SqueakSource is down again

Sun Dec 23 23:12:43 UTC 2007

2007/12/24, Andreas Raab <andreas.raab at gmx.de>:
> Lukas Renggli wrote:
> >>> So which parts do we need to fix to make the Semaphore, Socket and
> >>> image freezing problems go away?
> >> For semaphores I'd recommend the fixes that I've posted over the year.
> >
> > I loaded all your semaphore related patches a couple of months ago and
> > squeaksource.com ran quietly and happily up to a few weeks ago. Then
> > suddenly we got many processes hanging in Semaphore>>#critical:.
>
> If you could send a couple of complete stack dumps from the affected
> image it might be interesting. There is a possibility you were affected
> by the problem of primitiveSuspend (which we discussed earlier) but
> that's difficult to tell from a stack dump. Much much easier if you can
> go into the image and check whether the doIt I sent comes up empty or not.
>
> >> For image freezes -in particular in
> >> Squeaksource- you probably need to fix the concurrency issues in
> >> Squeaksource itself.
> >
> > What kind of concurrency issues in squeaksource.com itself could cause
> > these problems? I know that the code is far from perfect, but I must
> > also point out that we didn't loose a single of the more than 71'000
> > versions during the past 4 years. We also never experienced a
> > corrupted data model.
>
> What we've experienced was basically that after the first commit, when
> our image went to saving the data model in a reference stream (via
> SSFileSystem; takes about two minutes or so), a second commit would
> wreck havoc on the system. You can probably simulate this by generating
> enough load from different clients on the network with or without
> SSFileSystem. And I don't like the idea of saving the image very much
> because it's probably not feasible to save multiple versions of that
> image which ultimately means that any data corruption kills the whole
> data model.

We don't use reference streams anymore. We are at the point were it
takes more than 30 minutes to write the model to disk. We only save
the image. We are aware how suboptimal this is but until now we have
been very lucky to get away with this.

Cheers
Philippe

> > I wonder how it can happen that semaphores are suddenly blocked? Might
> > this be related to image saving happening while being within a
> > critical section?
>
> Interesting thought. It may be possible for some strange things to
> happen if Seaside doesn't take precautions of not accepting connections
> while in the midst of a save.
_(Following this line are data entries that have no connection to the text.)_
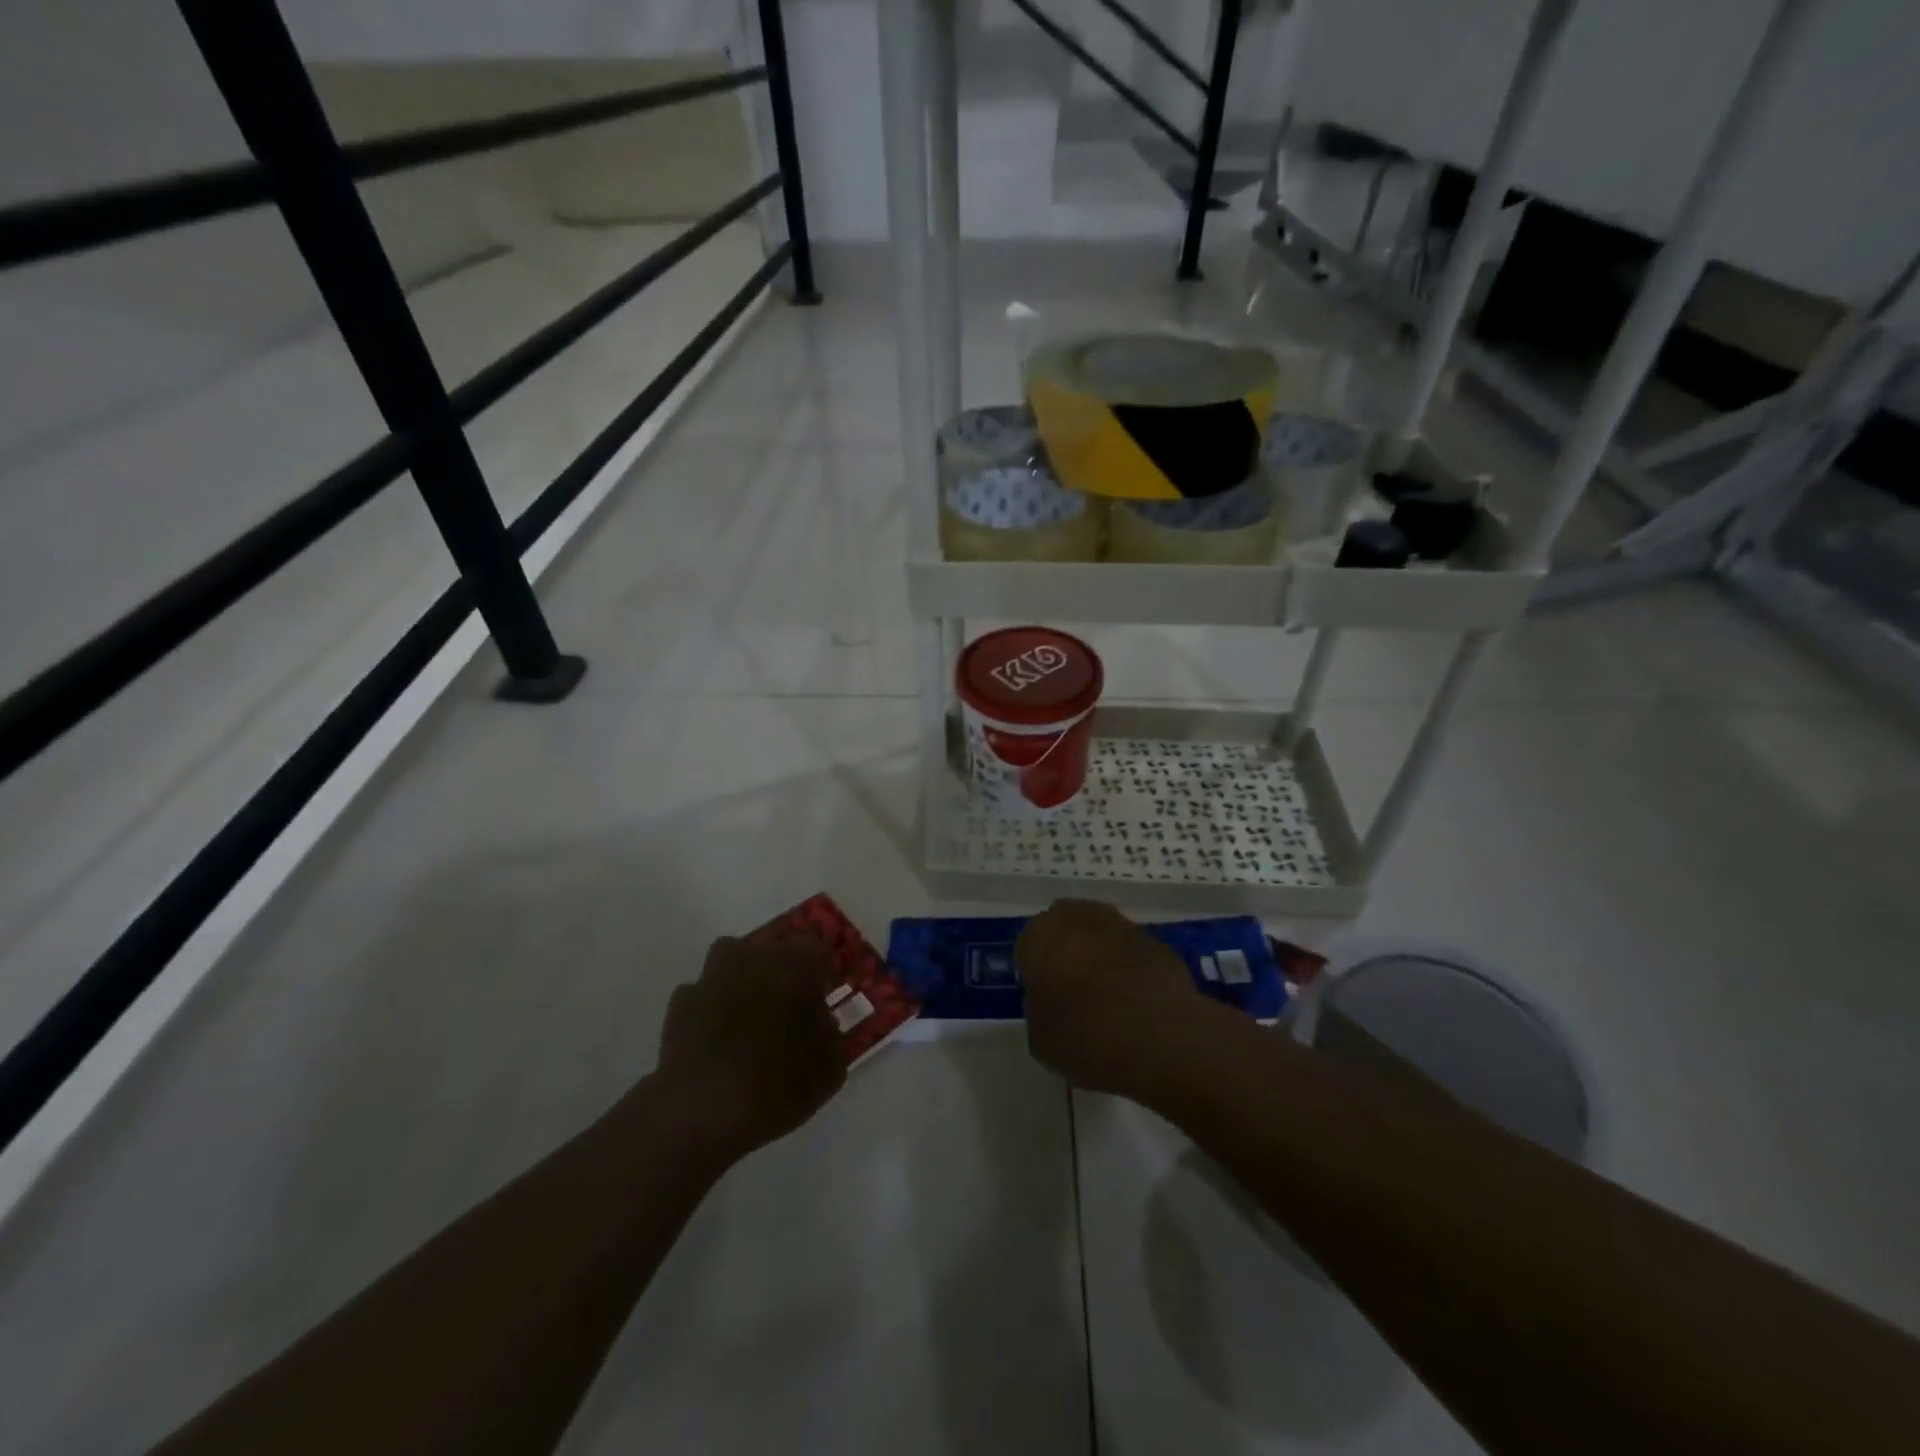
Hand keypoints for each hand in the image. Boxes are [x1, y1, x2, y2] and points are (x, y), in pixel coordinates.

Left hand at [654, 934, 846, 1166]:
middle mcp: (755, 958)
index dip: (821, 970)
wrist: (702, 1110)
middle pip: (773, 948)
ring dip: (742, 977)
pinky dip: (710, 1006)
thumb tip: (821, 1022)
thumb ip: (831, 1036)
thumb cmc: (777, 1085)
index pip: (817, 947)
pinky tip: (714, 1036)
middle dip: (782, 970)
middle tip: (787, 1005)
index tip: (823, 994)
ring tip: (747, 1012)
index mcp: (797, 966)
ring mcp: (713, 976)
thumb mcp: (828, 1070)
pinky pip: (703, 992)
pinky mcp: (681, 1001)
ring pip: (732, 959)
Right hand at [1016, 899, 1214, 1098]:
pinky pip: (1131, 951)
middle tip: (1072, 990)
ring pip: (1099, 934)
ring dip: (1099, 954)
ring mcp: (1121, 924)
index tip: (1045, 998)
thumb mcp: (1041, 1040)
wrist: (1163, 1038)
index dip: (1035, 972)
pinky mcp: (1156, 939)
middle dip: (1065, 950)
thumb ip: (1039, 1011)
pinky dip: (1129, 966)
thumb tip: (1050, 1001)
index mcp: (1040, 937)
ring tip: (1106, 995)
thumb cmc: (1087, 1038)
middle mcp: (1077, 918)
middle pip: (1064, 928)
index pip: (1027, 947)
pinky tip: (1136, 999)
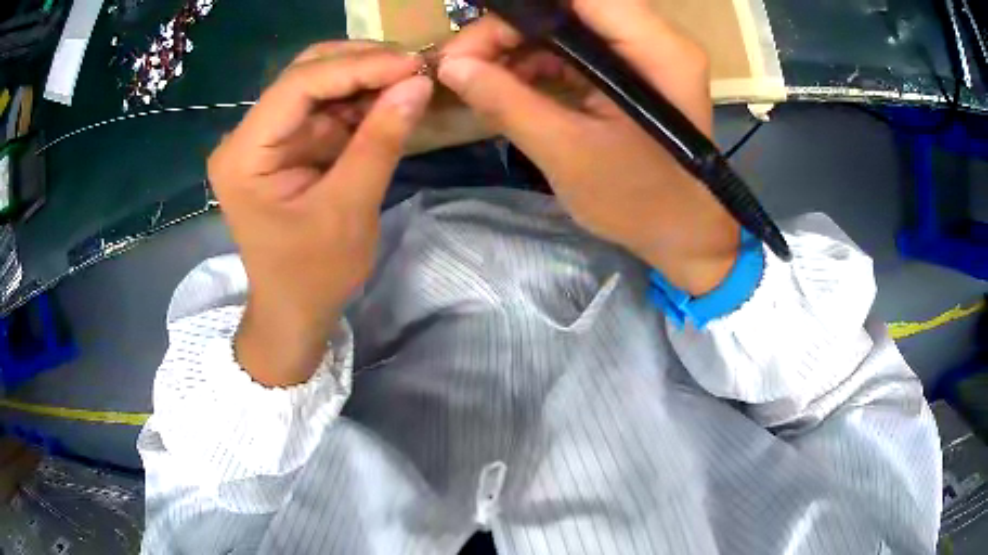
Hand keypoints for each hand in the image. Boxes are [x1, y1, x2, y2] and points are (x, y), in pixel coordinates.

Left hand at [208, 42, 432, 385]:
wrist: (294, 311)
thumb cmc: (313, 275)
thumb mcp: (349, 210)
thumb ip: (380, 141)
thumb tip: (418, 84)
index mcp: (244, 155)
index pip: (297, 87)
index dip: (357, 66)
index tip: (411, 63)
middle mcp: (247, 137)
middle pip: (304, 76)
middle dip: (361, 64)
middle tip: (413, 66)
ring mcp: (267, 139)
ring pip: (317, 85)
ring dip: (364, 79)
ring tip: (410, 79)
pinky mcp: (287, 146)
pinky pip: (325, 109)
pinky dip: (360, 102)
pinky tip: (391, 99)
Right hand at [439, 2, 739, 294]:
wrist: (682, 234)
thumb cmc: (638, 202)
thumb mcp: (566, 153)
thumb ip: (507, 103)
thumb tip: (451, 66)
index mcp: (656, 51)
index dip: (520, 8)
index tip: (471, 38)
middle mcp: (656, 38)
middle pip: (571, 6)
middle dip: (510, 28)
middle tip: (463, 62)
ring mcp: (646, 51)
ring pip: (569, 23)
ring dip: (519, 44)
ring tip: (479, 77)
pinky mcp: (633, 68)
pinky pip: (577, 46)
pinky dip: (538, 61)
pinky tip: (508, 83)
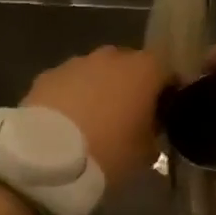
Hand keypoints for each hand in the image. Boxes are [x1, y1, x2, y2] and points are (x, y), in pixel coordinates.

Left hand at [23, 46, 167, 187]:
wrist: (46, 157)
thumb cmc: (108, 152)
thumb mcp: (145, 153)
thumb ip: (154, 134)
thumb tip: (150, 128)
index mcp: (143, 70)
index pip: (167, 70)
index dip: (168, 90)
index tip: (166, 112)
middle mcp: (111, 57)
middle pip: (130, 65)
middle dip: (131, 86)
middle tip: (130, 115)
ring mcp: (76, 63)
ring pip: (96, 71)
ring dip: (100, 88)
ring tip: (95, 119)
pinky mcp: (47, 75)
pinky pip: (69, 82)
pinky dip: (72, 95)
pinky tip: (68, 121)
The problem is that the image save/startup
> runs with whatever priority it's being issued at, so if there's another
> process running at the same time there is a chance this process
> interrupts the image save with the potential for strange things
> happening. Here is one way in which I could see this happening: A
> critical lock held by a process waiting for network traffic to occur
> when the image is saved. When the image is restored later on, that
> socket is no longer valid but the process could still wait on the
> semaphore, blocking the critical section for all other uses.
>
> Cheers,
>    - Andreas
>
>
>